■ **Passage**
BEGIN

# DATASCI 503, Homework 2: K-Nearest Neighbors and Bias-Variance Tradeoff

This assignment covers **K-Nearest Neighbors (KNN)**, a non-parametric method for classification and regression, and the **bias-variance tradeoff**, which describes how model complexity affects prediction error.

## K-Nearest Neighbors

Consider the following dataset $\mathcal{D} = \{(x^{(i)}, y^{(i)})\}_{i=1}^{6}$ where each $x^{(i)} \in \mathbb{R}^3$ and $y^{(i)} \in \{\text{Red}, \text{Green}\}$:

| $i$ | $x^{(i)}$ | $y^{(i)}$ |
|-----|-----------|----------|
| 1 | $(0, 3, 0)$ | Red |
| 2 | $(2, 0, 0)$ | Red |
| 3 | $(0, 1, 3)$ | Red |
| 4 | $(0, 1, 2)$ | Green |
| 5 | $(-1, 0, 1)$ | Green |
| 6 | $(1, 1, 2)$ | Green |

We want to classify a test point $x^{(te)} = (0, 0, 0)$ using K-nearest neighbors with squared Euclidean distance $d(a, b) = \sum_{j=1}^{3}(a_j - b_j)^2$.

---

**Problem 1a:** Compute Distances

Compute the squared Euclidean distance from the test point $x^{(te)} = (0, 0, 0)$ to each of the six training points.

END

■ **Actions to take**
A: Using the homework introduction, explain in one to three sentences what kind of method K-Nearest Neighbors is and what the bias-variance tradeoff describes.
B: Extend the homework on K-Nearest Neighbors from where it stops, keeping its format and notation.
The material that comes next is separate from the homework text.

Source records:
BEGIN

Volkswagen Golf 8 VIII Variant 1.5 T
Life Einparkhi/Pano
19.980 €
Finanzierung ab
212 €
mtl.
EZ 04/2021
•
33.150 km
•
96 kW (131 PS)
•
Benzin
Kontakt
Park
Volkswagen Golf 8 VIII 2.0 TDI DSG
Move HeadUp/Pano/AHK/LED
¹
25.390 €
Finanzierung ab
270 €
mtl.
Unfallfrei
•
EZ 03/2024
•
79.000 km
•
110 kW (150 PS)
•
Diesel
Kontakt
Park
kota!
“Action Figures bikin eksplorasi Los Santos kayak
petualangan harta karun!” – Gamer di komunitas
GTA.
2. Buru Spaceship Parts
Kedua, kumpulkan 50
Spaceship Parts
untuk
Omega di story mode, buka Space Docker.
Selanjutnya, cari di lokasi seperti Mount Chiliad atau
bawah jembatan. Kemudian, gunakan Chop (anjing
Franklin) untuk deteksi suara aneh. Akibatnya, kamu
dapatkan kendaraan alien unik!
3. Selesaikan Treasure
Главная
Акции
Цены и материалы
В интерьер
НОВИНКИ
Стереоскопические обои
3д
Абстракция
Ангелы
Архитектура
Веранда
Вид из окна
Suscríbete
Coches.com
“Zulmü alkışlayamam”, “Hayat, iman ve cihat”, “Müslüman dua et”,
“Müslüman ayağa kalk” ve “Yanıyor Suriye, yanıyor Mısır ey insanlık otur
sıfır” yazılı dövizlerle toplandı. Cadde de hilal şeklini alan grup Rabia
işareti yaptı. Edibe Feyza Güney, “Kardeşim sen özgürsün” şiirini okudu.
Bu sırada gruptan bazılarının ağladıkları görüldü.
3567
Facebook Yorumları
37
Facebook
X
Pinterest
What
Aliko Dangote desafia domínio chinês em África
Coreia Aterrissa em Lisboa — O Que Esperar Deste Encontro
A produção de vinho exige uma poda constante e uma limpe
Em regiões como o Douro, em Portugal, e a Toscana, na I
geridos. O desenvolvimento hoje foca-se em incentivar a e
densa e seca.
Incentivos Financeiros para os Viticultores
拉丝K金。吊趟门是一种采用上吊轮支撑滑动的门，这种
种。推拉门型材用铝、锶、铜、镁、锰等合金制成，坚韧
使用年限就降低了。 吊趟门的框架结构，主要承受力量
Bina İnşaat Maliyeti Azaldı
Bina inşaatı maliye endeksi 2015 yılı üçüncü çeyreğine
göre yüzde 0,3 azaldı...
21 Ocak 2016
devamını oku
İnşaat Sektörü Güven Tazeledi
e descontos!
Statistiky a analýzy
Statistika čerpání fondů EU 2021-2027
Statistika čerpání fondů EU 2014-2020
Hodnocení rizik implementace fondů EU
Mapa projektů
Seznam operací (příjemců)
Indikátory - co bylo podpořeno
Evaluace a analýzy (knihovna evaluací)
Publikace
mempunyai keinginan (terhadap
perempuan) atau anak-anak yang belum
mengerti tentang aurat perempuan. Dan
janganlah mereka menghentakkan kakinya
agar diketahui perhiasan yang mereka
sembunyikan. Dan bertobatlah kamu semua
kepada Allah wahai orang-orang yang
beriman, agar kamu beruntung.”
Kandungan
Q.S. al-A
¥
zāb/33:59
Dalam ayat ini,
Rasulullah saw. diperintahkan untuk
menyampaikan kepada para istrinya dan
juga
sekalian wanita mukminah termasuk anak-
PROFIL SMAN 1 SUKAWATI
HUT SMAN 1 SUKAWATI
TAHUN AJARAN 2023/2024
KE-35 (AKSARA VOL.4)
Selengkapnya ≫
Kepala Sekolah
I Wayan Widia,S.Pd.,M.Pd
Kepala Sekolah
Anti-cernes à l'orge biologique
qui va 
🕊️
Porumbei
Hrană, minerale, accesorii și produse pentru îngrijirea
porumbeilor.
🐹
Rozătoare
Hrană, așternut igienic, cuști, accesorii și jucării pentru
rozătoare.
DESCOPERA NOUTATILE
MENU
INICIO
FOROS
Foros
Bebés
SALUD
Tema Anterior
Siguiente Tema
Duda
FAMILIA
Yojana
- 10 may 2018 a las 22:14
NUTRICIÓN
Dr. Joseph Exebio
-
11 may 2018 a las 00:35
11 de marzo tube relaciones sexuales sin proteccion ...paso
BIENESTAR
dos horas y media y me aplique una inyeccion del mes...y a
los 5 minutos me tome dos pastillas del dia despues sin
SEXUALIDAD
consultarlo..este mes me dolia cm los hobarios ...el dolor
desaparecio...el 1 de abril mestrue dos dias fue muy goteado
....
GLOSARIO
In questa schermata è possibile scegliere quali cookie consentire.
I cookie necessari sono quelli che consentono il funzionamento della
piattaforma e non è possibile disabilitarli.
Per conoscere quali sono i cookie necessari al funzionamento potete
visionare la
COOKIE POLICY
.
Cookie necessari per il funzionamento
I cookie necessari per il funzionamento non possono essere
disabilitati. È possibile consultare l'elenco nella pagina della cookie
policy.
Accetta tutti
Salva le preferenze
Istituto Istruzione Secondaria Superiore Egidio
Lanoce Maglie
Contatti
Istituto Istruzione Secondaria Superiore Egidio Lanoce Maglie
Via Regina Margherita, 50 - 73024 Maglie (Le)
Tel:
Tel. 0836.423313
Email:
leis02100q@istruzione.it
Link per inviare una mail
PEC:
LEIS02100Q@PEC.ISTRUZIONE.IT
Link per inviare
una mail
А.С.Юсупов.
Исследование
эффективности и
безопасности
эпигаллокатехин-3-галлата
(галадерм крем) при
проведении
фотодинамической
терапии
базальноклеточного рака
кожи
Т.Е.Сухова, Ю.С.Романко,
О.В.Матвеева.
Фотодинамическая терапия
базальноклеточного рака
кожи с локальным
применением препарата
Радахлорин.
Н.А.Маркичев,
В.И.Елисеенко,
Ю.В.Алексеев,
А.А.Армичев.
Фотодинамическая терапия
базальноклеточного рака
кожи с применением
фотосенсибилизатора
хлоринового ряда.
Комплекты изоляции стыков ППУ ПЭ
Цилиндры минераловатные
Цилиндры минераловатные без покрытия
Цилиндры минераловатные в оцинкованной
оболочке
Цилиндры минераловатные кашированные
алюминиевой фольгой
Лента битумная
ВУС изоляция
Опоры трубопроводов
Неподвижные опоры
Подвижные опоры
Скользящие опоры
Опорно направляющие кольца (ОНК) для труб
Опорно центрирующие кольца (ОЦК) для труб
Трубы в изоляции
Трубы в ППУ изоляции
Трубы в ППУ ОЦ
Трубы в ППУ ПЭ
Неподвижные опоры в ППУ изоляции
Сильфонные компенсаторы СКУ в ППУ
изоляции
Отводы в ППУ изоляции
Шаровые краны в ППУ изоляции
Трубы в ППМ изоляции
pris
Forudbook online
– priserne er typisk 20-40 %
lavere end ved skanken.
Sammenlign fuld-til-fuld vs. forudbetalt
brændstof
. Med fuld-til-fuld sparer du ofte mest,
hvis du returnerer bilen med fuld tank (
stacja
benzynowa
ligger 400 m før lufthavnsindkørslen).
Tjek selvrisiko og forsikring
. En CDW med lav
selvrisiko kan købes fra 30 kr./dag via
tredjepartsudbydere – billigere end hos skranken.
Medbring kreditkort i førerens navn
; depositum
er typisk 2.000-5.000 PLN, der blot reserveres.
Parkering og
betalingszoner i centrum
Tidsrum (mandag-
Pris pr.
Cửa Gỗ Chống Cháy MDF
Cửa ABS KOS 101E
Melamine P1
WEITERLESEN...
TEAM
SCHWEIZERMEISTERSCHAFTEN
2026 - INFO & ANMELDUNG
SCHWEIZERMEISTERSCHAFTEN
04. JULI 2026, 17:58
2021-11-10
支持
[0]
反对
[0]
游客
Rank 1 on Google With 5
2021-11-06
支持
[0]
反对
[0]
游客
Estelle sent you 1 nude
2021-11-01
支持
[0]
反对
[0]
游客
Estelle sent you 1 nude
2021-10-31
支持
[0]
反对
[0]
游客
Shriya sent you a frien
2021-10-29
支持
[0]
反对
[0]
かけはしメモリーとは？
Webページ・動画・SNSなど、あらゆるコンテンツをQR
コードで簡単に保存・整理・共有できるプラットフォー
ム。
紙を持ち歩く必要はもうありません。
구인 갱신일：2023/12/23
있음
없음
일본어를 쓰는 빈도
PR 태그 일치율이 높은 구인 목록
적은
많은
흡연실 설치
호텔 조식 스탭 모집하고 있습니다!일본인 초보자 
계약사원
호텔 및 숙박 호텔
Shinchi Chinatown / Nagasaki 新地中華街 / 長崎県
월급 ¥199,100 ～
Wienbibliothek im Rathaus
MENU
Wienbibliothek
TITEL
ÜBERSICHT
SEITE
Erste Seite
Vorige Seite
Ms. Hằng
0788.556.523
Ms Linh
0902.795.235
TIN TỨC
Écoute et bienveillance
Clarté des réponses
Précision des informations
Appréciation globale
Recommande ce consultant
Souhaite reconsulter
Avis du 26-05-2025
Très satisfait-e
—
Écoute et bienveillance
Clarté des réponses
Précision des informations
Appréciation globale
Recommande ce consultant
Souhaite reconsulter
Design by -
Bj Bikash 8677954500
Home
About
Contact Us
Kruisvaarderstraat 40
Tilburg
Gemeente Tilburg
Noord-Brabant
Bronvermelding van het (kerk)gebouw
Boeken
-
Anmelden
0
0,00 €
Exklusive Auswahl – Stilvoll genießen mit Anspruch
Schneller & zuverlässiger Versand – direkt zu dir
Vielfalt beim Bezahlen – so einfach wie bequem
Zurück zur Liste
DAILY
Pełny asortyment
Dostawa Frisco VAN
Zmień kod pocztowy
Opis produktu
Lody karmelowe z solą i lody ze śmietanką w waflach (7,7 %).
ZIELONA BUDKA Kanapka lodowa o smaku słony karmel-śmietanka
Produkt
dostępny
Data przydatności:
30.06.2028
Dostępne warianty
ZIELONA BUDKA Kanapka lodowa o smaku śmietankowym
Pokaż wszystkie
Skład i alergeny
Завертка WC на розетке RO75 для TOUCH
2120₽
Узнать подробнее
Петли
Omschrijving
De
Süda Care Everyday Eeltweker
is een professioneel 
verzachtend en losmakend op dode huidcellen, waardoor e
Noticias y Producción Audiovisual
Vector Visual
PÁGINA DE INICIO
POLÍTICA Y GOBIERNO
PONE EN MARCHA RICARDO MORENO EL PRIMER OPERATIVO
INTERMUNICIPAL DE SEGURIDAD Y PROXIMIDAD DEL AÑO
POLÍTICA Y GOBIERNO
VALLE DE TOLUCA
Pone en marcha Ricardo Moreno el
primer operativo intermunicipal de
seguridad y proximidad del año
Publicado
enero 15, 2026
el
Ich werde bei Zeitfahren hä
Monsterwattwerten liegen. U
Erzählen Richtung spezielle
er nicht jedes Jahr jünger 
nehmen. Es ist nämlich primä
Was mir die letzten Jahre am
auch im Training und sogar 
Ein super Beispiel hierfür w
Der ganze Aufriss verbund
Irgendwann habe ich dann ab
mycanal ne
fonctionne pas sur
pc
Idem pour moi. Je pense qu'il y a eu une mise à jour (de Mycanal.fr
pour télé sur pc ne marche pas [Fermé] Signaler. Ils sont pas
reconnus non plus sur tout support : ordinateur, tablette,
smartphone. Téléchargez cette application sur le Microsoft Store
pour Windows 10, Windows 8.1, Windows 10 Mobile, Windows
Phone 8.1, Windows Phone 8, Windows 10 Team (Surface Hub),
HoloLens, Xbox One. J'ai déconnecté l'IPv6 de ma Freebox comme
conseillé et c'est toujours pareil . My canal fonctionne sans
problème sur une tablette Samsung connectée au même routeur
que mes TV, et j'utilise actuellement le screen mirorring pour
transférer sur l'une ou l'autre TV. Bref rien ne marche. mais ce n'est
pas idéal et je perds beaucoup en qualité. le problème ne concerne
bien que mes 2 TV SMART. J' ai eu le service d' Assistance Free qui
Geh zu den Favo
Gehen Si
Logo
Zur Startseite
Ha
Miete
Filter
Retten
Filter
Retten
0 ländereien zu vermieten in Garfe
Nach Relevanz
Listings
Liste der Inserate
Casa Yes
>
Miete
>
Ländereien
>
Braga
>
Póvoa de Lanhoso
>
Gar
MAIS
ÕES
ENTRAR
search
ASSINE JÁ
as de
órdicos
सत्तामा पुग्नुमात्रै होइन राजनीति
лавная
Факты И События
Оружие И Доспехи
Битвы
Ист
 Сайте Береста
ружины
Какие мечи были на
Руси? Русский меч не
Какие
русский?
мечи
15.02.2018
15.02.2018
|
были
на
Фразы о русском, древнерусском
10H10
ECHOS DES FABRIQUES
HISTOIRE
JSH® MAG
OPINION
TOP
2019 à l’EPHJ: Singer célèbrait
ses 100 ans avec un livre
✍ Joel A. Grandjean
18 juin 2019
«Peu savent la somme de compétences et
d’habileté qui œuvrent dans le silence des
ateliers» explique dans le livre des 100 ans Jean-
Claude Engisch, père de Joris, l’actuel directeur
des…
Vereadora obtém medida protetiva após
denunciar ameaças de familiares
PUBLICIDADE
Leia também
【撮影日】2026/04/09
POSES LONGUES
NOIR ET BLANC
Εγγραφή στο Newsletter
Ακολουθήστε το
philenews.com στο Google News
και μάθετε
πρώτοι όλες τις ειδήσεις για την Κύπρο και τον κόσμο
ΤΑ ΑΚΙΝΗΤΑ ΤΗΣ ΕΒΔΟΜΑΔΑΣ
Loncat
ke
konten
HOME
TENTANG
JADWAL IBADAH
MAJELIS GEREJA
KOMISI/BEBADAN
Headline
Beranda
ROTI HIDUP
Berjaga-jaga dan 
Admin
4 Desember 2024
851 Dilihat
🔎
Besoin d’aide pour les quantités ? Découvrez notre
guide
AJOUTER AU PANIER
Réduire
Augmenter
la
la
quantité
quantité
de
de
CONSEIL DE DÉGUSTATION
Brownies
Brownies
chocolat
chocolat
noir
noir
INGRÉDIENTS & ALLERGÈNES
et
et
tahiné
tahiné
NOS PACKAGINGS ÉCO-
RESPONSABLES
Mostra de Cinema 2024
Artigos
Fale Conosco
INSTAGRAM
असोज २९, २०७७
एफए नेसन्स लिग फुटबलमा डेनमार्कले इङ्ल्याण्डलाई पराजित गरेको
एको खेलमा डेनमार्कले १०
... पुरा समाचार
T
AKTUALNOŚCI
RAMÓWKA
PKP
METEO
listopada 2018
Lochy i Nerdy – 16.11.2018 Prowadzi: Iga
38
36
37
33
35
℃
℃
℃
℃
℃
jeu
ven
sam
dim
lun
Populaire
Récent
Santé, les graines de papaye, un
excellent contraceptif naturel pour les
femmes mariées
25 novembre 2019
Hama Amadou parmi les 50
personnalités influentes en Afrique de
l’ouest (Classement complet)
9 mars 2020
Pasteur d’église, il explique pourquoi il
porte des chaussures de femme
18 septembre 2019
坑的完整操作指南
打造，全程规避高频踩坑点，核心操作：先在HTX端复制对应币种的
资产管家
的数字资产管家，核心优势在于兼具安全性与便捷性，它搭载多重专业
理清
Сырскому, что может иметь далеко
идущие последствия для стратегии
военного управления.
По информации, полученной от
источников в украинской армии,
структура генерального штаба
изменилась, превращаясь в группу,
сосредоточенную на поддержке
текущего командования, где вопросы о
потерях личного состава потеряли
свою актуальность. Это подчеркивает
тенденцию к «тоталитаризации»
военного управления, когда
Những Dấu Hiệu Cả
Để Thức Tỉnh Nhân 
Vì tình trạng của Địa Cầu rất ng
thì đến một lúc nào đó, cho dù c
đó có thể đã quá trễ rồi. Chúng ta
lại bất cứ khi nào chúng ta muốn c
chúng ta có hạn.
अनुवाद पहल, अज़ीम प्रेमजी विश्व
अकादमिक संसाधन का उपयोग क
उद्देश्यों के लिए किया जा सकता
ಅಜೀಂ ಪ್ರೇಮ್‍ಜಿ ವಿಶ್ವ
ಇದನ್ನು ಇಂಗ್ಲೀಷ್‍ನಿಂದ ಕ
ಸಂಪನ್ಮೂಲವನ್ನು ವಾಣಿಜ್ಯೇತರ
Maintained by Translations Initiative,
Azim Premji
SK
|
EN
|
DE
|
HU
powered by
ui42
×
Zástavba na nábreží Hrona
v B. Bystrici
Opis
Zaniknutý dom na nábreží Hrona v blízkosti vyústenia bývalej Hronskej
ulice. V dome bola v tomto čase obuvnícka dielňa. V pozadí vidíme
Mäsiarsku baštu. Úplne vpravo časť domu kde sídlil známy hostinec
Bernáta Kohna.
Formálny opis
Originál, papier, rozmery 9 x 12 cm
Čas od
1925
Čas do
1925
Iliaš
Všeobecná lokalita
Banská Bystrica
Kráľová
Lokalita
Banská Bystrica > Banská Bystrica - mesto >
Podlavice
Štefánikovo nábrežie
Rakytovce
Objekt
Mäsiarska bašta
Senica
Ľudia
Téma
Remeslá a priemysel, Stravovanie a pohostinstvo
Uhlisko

END

■ **Expected results**
A: K-Nearest Neighbors is a non-parametric method used for both classification and regression. The bias-variance tradeoff describes how model complexity affects prediction error.

B:
> BEGIN SOLUTION

$d(x^{(te)}, x^{(1)}) = (0-0)^2 + (0-3)^2 + (0-0)^2 = 9$

$d(x^{(te)}, x^{(2)}) = (0-2)^2 + (0-0)^2 + (0-0)^2 = 4$

$d(x^{(te)}, x^{(3)}) = (0-0)^2 + (0-1)^2 + (0-3)^2 = 10$

$d(x^{(te)}, x^{(4)}) = (0-0)^2 + (0-1)^2 + (0-2)^2 = 5$

$d(x^{(te)}, x^{(5)}) = (0-(-1))^2 + (0-0)^2 + (0-1)^2 = 2$

$d(x^{(te)}, x^{(6)}) = (0-1)^2 + (0-1)^2 + (0-2)^2 = 6$
> END SOLUTION

---

**Problem 1b:** K=3 Classification

Using your computed distances, what is the predicted class $\hat{y}^{(3)}(x^{(te)}; \mathcal{D})$ when $K = 3$? Explain your reasoning.

> BEGIN SOLUTION

For $K = 3$, $\hat{y}^{(3)}(x^{(te)}; \mathcal{D}) = \mathrm{Green}$. This is because the closest 3 points are $x^{(5)}$ (which is Green), $x^{(2)}$ (which is Red), and $x^{(4)}$ (which is Green); the majority class is Green.
> END SOLUTION


---

**Problem 1c:** K=1 Classification

What is the predicted class $\hat{y}^{(1)}(x^{(te)}; \mathcal{D})$ when $K = 1$? Explain your reasoning.

> BEGIN SOLUTION

For $K = 1$, $\hat{y}^{(1)}(x^{(te)}; \mathcal{D}) = \mathrm{Green}$ as well, because the closest point is $x^{(5)}$ (Green), and the majority class among this single neighbor is Green.
> END SOLUTION


---

**Problem 1d:** Comparing K Values

True or False: In a typical data-generating process where outliers and noise are present, $K = 3$ tends to give more consistent predictions than $K = 1$. Explain your reasoning.

> BEGIN SOLUTION

True.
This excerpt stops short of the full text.